CUPLIKAN BACAAN:
======
Muhammad Saw Sang Negarawan
Nabi Muhammad Saw adalah pemimpin yang hebat. Tidak ada yang lebih hebat dari Rasulullah Saw. Tidak ada pemimpin yang kata-kata dan tingkah lakunya ditulis begitu mendetail seperti Rasulullah. Tidak ada pemimpin yang pengaruhnya ke seluruh dunia, hingga saat ini. Tidak ada pemimpin yang akhlaknya sempurna sebagaimana beliau. Tidak ada pemimpin yang mendapatkan wahyu dari langit (Allah) sebagaimana beliau. Tidak ada pemimpin yang dari kecil, remaja, dewasa dan tua, menjadi teladan bagi manusia (Muslim) hingga kini.
Al-Qur’an wahyu dari Allah yang disampaikan Rasul-Nya adalah bacaan yang paling mengagumkan. Siapapun yang membacanya dengan serius akan mengalami ‘kejutan demi kejutan’. Siapapun yang menelaahnya akan merasakan sentuhan personal yang lebih dahsyat dari buku manapun juga. Siapapun yang merenunginya akan merasakan ketentraman yang tiada tara. Siapapun yang mengamalkannya akan selalu merasakan keoptimisan dalam hidupnya. Optimis karena merasakan getaran kata-kata Al-Qur’an yang membahagiakan kehidupan dunia dan akhirat. Al-Qur’an juga sumber inspirasi yang paling hebat bagi manusia, bila mereka mau menghayatinya.
======
DATA TERSEDIA:
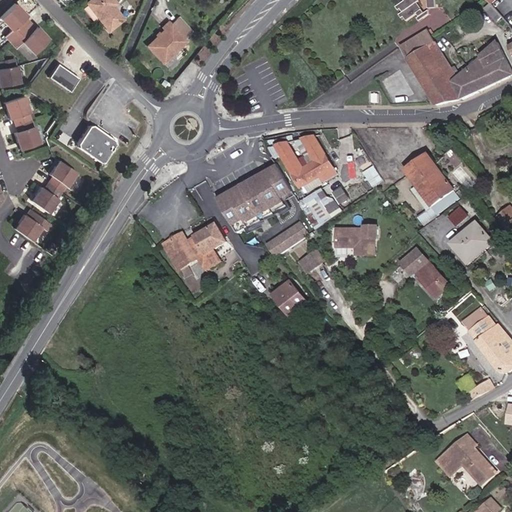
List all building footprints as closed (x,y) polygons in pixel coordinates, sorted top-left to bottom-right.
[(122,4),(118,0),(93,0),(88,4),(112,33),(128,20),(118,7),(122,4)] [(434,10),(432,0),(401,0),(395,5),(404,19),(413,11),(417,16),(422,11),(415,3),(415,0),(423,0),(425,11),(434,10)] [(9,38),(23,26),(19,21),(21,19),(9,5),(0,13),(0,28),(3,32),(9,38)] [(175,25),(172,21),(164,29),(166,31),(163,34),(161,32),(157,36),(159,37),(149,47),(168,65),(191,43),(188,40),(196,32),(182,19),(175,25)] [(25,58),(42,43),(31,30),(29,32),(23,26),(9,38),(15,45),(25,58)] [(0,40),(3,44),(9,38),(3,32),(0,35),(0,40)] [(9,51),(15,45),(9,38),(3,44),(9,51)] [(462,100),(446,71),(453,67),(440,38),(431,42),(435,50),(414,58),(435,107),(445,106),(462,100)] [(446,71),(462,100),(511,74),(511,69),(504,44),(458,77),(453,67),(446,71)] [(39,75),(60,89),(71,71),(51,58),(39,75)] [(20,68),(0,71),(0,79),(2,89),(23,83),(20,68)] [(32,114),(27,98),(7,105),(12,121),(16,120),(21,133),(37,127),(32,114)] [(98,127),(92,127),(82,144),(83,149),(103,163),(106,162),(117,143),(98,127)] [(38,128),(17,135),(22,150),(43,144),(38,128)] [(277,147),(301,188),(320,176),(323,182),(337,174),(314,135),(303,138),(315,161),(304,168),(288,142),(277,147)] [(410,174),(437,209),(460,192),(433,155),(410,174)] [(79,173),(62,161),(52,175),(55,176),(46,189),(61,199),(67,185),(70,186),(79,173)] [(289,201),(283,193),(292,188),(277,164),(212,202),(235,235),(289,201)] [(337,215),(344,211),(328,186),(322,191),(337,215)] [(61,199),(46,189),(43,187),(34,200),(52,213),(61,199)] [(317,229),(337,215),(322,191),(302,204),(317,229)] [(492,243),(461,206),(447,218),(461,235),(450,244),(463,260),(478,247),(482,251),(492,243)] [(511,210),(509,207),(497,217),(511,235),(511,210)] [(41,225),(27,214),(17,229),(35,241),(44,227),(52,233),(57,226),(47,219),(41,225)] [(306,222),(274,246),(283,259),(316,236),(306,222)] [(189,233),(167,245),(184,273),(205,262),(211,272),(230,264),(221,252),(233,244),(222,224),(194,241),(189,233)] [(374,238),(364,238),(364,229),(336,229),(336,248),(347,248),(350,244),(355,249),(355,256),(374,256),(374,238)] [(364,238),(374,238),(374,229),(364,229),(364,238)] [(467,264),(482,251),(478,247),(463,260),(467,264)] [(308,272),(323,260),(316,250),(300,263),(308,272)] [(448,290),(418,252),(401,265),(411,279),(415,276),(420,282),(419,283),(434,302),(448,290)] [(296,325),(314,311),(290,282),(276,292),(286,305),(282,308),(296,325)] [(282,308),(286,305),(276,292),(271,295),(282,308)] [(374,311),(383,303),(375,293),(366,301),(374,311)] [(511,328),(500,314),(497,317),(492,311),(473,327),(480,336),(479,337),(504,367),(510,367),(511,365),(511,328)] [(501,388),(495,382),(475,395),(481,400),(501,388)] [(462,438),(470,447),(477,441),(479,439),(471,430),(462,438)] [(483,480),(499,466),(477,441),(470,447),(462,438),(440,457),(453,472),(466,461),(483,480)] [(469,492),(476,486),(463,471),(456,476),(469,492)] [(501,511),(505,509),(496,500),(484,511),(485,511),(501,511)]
======
Tolong terjemahkan kalimat berikut dari teks tentang Muhammad Saw di atas ke dalam bahasa Inggris: "Al-Qur’an juga sumber inspirasi yang paling hebat bagi manusia, bila mereka mau menghayatinya."

The Qur'an is also the greatest source of inspiration for humankind, if they are willing to take it to heart.